# [Your objective]
Print every line of the entries below verbatim, in the same order and with the same line breaks.
START Available records
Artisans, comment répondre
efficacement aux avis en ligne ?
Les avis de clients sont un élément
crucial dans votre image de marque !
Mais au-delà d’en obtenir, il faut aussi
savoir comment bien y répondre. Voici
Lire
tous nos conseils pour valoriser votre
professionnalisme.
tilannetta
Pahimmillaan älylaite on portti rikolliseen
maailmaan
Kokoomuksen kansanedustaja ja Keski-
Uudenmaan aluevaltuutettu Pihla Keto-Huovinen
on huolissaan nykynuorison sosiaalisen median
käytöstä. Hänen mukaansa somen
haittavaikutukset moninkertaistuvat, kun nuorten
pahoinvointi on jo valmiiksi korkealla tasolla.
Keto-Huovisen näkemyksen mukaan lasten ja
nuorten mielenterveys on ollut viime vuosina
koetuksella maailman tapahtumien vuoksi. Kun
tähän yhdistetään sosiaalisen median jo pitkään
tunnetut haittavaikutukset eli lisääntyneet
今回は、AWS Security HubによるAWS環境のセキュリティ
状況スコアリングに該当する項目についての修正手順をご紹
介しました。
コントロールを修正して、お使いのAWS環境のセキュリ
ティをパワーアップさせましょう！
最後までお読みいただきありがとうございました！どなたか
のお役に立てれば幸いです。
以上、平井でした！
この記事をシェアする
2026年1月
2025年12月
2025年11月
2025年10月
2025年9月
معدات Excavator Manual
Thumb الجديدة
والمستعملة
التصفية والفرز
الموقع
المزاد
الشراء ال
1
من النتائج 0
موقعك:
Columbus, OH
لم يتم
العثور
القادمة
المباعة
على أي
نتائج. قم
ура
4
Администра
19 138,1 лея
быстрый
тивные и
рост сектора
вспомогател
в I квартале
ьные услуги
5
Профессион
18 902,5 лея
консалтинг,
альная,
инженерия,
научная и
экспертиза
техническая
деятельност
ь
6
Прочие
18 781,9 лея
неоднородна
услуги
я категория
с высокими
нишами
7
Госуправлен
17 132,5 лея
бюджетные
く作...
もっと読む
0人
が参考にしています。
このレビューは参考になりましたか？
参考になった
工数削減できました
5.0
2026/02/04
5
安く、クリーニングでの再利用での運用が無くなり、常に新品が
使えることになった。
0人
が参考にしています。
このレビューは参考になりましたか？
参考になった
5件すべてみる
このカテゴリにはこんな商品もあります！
END Available records
# [Response to the task]
Artisans, comment répondre
efficacement aux avis en ligne ?
Les avis de clients sont un élément
crucial dans votre image de marque !
Mais au-delà d’en obtenir, il faut aussi
savoir comment bien y répondre. Voici
Lire
tous nos conseils pour valoriser votre
professionnalisme.
tilannetta
Pahimmillaan älylaite on portti rikolliseen
maailmaan
Kokoomuksen kansanedustaja ja Keski-
Uudenmaan aluevaltuutettu Pihla Keto-Huovinen
on huolissaan nykynuorison sosiaalisen median
käytöstä. Hänen mukaansa somen
haittavaikutukset moninkertaistuvat, kun nuorten
pahoinvointi on jo valmiiksi korkealla tasolla.
Keto-Huovisen näkemyksen mukaan lasten ja
nuorten mielenterveys on ollut viime vuosina
koetuksella maailman tapahtumien vuoksi. Kun
tähän yhdistetään sosiaalisen median jo pitkään
tunnetut haittavaikutukset eli lisääntyneet
今回は、AWS Security HubによるAWS環境のセキュリティ
状況スコアリングに該当する項目についての修正手順をご紹
介しました。
コントロールを修正して、お使いのAWS環境のセキュリ
ティをパワーアップさせましょう！
最後までお読みいただきありがとうございました！どなたか
のお役に立てれば幸いです。
以上、平井でした！
この記事をシェアする
2026年1月
2025年12月
2025年11月
2025年10月
2025年9月
معدات Excavator Manual
Thumb الجديدة
والمستعملة
التصفية والفرز
الموقع
المزاد
الشراء ال
1
من النتائج 0
موقعك:
Columbus, OH
لم يتم
العثور
القادمة
المباعة
على أي
نتائج. قم
ура
4
Администра
19 138,1 лея
быстрый
тивные и
рост сектора
вспомогател
в I квартале
ьные услуги
5
Профессион
18 902,5 лея
консалтинг,
альная,
инженерия,
научная и
экспертиза
техническая
деятельност
ь
6
Прочие
18 781,9 лея
неоднородна
услуги
я категория
с высокими
нишами
7
Госуправлен
17 132,5 лея
бюджетные
く作...
もっと読む
0人
が参考にしています。
このレビューは参考になりましたか？
参考になった
工数削減できました
5.0
2026/02/04
5
安く、クリーニングでの再利用での運用が無くなり、常に新品が
使えることになった。
0人
が参考にしています。
このレビューは参考になりましたか？
参考になった
5件すべてみる
このカテゴリにはこんな商品もあります！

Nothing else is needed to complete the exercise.